Analog horror is a subgenre of “unfiction,” a not-so-recent trend with storytelling that has recently gained popularity online. Unfiction can be loosely defined as fictional stories that are insisted to be true, attempting to convince audience members that they are witnessing something real.   


More recently, these are found online, via internet forums, YouTube videos and ARG (Alternative Reality Game) websites.


I was first introduced to the genre through The East Patch’s “Angel Hare” series on Youtube, which is one of the tamer ones you could find. However, some internet-goers recognize the genre from creepypasta stories, fictional horror short stories found on internet forums.

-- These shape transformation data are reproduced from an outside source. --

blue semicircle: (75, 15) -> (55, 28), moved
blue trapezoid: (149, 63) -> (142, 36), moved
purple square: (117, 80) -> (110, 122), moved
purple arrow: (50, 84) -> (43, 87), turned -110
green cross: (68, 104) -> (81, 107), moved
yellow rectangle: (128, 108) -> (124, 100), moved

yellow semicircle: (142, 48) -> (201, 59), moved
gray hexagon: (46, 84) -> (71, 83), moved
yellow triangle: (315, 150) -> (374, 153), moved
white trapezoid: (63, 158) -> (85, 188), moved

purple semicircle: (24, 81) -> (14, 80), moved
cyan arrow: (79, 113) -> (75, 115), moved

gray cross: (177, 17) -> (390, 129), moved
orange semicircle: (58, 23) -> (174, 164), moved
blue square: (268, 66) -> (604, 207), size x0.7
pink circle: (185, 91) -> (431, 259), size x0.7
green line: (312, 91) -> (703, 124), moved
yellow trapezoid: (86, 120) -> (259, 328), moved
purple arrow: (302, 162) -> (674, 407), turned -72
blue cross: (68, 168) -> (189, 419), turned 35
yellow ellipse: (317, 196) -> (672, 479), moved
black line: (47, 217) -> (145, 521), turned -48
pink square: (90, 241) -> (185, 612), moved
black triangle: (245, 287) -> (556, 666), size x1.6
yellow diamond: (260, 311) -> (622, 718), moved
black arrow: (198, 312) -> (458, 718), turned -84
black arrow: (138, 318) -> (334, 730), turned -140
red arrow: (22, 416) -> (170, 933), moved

With the popularity of the subgenre rising, it distances itself further and further from its origins. What used to be a fear of the unknown or otherworldly has turned into the “fear of a face put through the liquidizing tool on Photoshop.” So how did all of this start?

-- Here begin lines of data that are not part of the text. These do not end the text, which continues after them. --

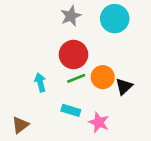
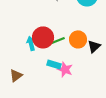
red circle: (73, 55) -> (43, 37), moved
pink star: (99, 122) -> (65, 69), moved

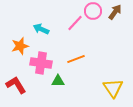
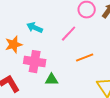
pink line: (75, 23) -> (69, 34), moved
orange line: (76, 59) -> (85, 58), moved

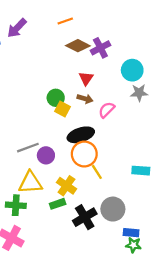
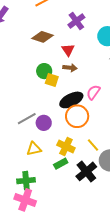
brown diamond: (78, 46) -> (43, 37), moved
pink semicircle: (107, 110) -> (93, 92), moved
yellow line: (97, 172) -> (93, 145), moved
yellow triangle: (30, 183) -> (34, 149), size x0.7
green cross: (16, 205) -> (26, 181), moved

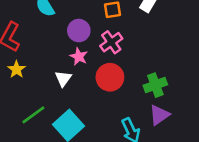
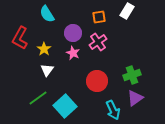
yellow star: (16, 69) -> (44, 49), moved
red circle: (110, 77) -> (97, 81), moved
white triangle: (63, 79) -> (47, 70), moved

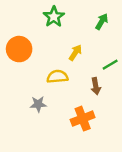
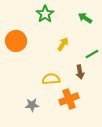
green arrow: (102, 22) -> (85, 18), turned -88
yellow semicircle: (57, 77) -> (51, 79), moved
gray star: (38, 104) -> (32, 105), moved

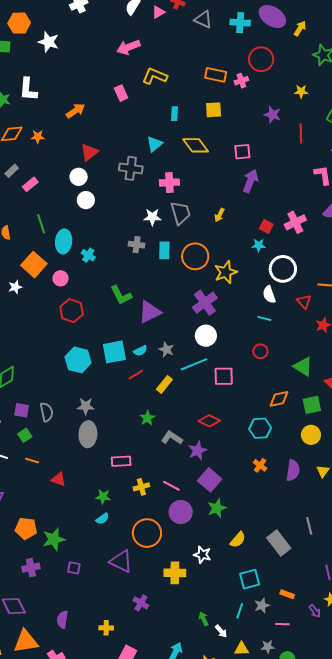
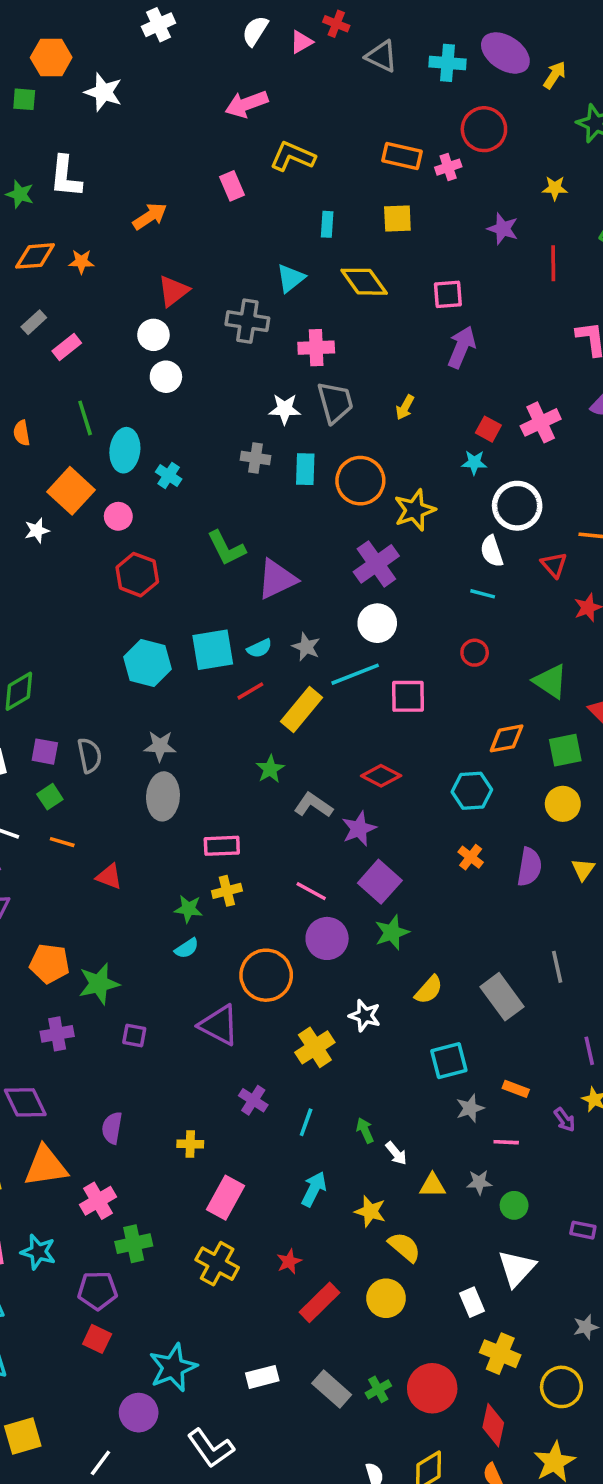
yellow rectangle: (164, 384) -> (302, 709), size x1.4
yellow cross: (141, 487) -> (227, 891), moved
yellow cross: (175, 573) -> (315, 1047), turned -35
cyan line: (240, 611) -> (306, 1122), moved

Going WAY back to 1938, we see one of the first examples of the unfiction genre; the infamous broadcast of “War of The Worlds.”


“War of The Worlds,” a radio drama by Orson Welles, is told through a continuous radio program, periodically interrupted by breaking news bulletins of an alien invasion. Slowly, as the play continues, these news bulletins get more frequent and terrifying.

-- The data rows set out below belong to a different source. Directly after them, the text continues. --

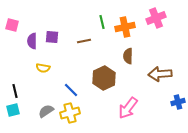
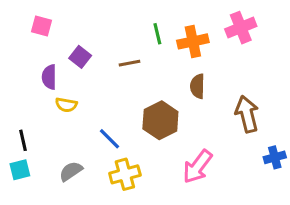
pink square: (12, 25) -> (41, 26), moved
purple square: (52, 37) -> (80, 57), turned 32
purple semicircle: (32, 41) -> (49, 77), moved
brown arrow: (160, 74) -> (247, 114), turned 80
yellow cross: (70, 113) -> (125, 174), moved

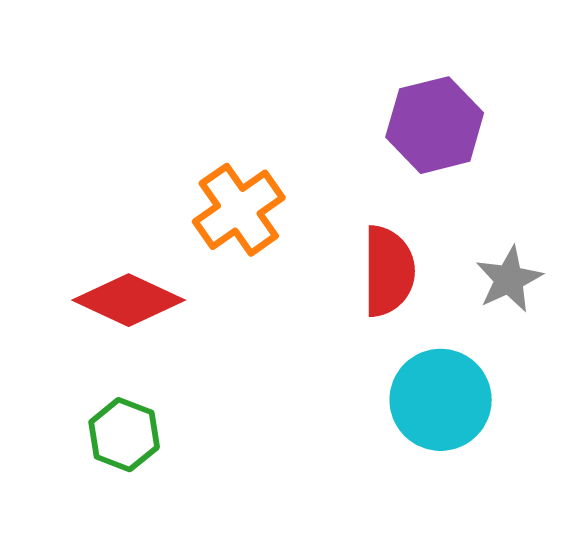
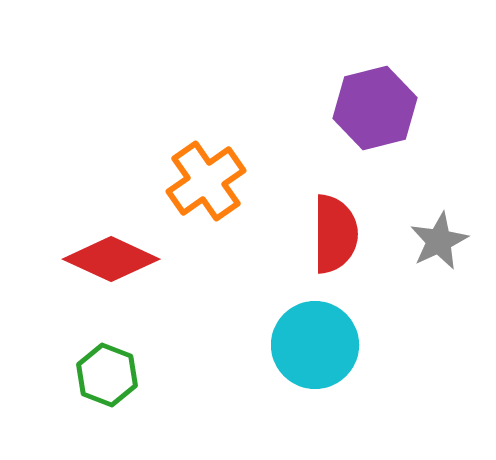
cyan circle: (441, 400) -> (315, 345), moved

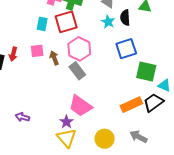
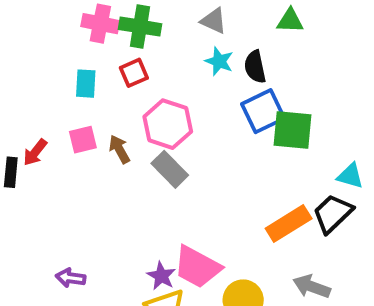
black semicircle: (125, 18) -> (255, 67), moved
red square: (66, 22) -> (134, 73), size x0.6
red arrow: (13, 54) -> (35, 152), turned 32
green square: (146, 72) -> (293, 130), moved
pink trapezoid: (80, 106) -> (197, 267), moved

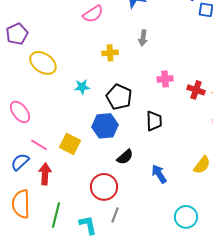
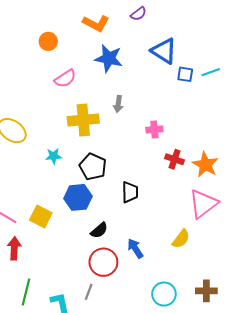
yellow cross: (110, 53) -> (83, 120), size x1.8
pink cross: (165, 79) -> (154, 130), moved
red circle: (104, 187) -> (103, 262), moved

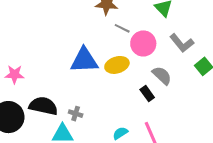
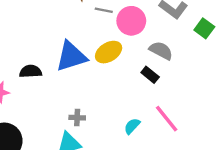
black semicircle: (43, 106) -> (31, 71), moved, size x0.7

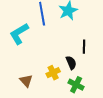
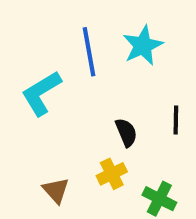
black semicircle: (71, 63) -> (126, 132), moved

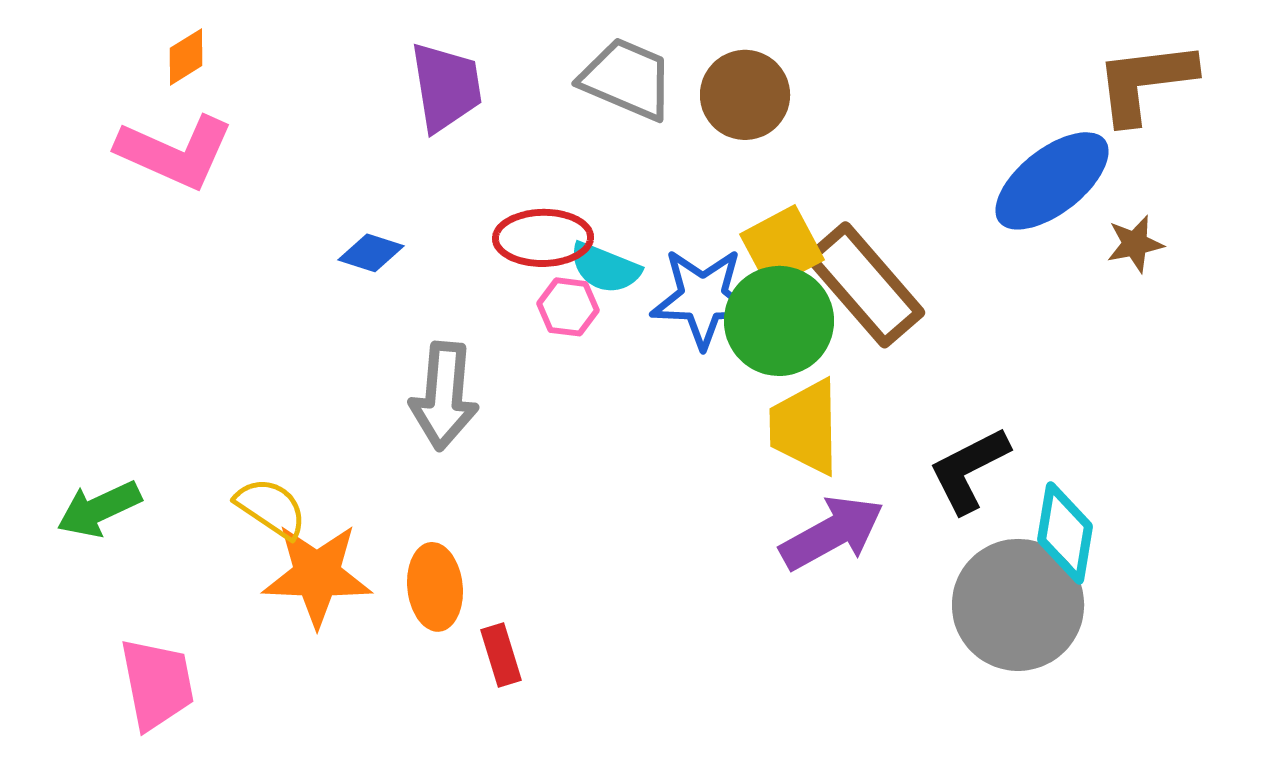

Welles wanted to create a radio drama more immersive than ever before. He succeeded, but by a bit too much. Many listeners tuning in during the performance were left unaware this was a fictional broadcast, leaving them to believe the world was actually being overtaken by aliens.


“War of The Worlds” is essential to the unfiction genre and analog horror subgenre because of this. This fear would be diluted almost completely if audiences were made aware of its ties to reality; or rather, its lack of ties.


Another early example of the unfiction genre is “The Blair Witch Project” (1999). Before its release, a marketing campaign for the film released items that pointed to the film being actual found footage.


From missing person leaflets, fake news stories and even a website filled with background information about the characters: journal entries, interviews with family members, photos and more.


“The Blair Witch Project” used the internet in ways never seen before. Before the movie reached the box office, the website was visited over 20 million times (which, given its release date, is pretty impressive).   


Shot to look like a worn-down VHS tape with terrible and grainy image quality, the film is not much to look at aesthetic-wise. However, this lays the groundwork for analog horror films to come.


While “The Blair Witch Project” (1999) and other found footage media can be seen as origins of the analog aesthetic, it wouldn't be for another 10 years that the subgenre got its footing.


While neither "War of the Worlds" or "The Blair Witch Project" are technically considered analog horror, both medias can be seen to have had a massive impact on the genre of unfiction, starting the genre off strong to blare through the static.